Maybe. There is still the matter of the file system. You can run multiple storage folders on the same drive and see if it truly doubles performance. ActorDB will spread actors across additional folders.
Do you have any benchmark numbers for the scenario with multiple database access? I guess that placing all actors into single lmdb file might introduce unnecessary performance restrictions in compare to scenario where every database lives in int own file. Again, it is just my guess, needs to be confirmed empirically.
On Monday, November 23, 2015 11:03 AM, Sergej Jurečko <notifications@github.com> wrote:
Maybe. There is still the matter of the file system. You can run multiple storage folders on the same drive and see if it truly doubles performance. ActorDB will spread actors across additional folders. — Reply to this email directly or view it on GitHub.
Do you have any benchmark numbers for the scenario with multiple database access?
Using multiple lmdb's on a single ssd? No I do not.
I guess that placing all actors into single lmdb file might introduce unnecessary performance restrictions in compare to scenario where every database lives in int own file. Again, it is just my guess, needs to be confirmed empirically.
Every actor being in its own file? So using sqlite3 files directly on disk? That would perform awfully. Hard drives are not made for that kind of concurrency. A big advantage of lmdb is also that it does not copy data around and we can compress the pages before writing. Once written it stays where it is (sqlite checkpoints wal file so everything is written twice).
SSDs are much better at random access, I'm not so sure they are that much better at concurrency.
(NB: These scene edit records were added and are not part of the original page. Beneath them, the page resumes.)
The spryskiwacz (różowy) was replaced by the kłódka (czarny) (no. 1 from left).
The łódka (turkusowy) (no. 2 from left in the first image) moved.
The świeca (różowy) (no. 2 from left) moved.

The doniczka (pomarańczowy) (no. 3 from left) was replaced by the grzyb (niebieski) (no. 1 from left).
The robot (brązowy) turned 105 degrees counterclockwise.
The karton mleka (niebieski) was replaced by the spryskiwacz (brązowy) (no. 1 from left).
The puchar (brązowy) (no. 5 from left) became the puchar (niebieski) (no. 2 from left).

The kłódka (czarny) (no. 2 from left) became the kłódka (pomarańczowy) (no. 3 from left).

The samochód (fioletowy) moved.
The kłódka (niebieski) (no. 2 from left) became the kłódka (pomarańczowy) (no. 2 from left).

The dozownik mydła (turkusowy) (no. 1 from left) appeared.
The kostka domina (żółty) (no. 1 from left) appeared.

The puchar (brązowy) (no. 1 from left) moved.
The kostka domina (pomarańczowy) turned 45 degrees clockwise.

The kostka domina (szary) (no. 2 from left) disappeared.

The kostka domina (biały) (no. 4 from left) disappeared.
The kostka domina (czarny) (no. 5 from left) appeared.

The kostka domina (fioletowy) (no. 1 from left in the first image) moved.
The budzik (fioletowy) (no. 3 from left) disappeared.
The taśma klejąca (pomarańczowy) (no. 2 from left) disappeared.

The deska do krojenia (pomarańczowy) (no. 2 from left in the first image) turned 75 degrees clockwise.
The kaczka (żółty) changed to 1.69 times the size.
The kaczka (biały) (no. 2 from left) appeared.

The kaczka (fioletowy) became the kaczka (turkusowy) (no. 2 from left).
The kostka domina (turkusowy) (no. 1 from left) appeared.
I am trying to follow setup steps (http://www.actordb.com/docs-getstarted.html#download_run) and on attempt to execute ./bin/actordb_console -f etc/init.example.sql, I am getting: Connect/login error: {error, {login_failed, <<"Username and/or password incorrect.">>}}
This project looks very interesting, indeed. What is its current status? I see that github sources have been updated, but documentation is stale and was not updated for long time. Is actordb used anywhere in production?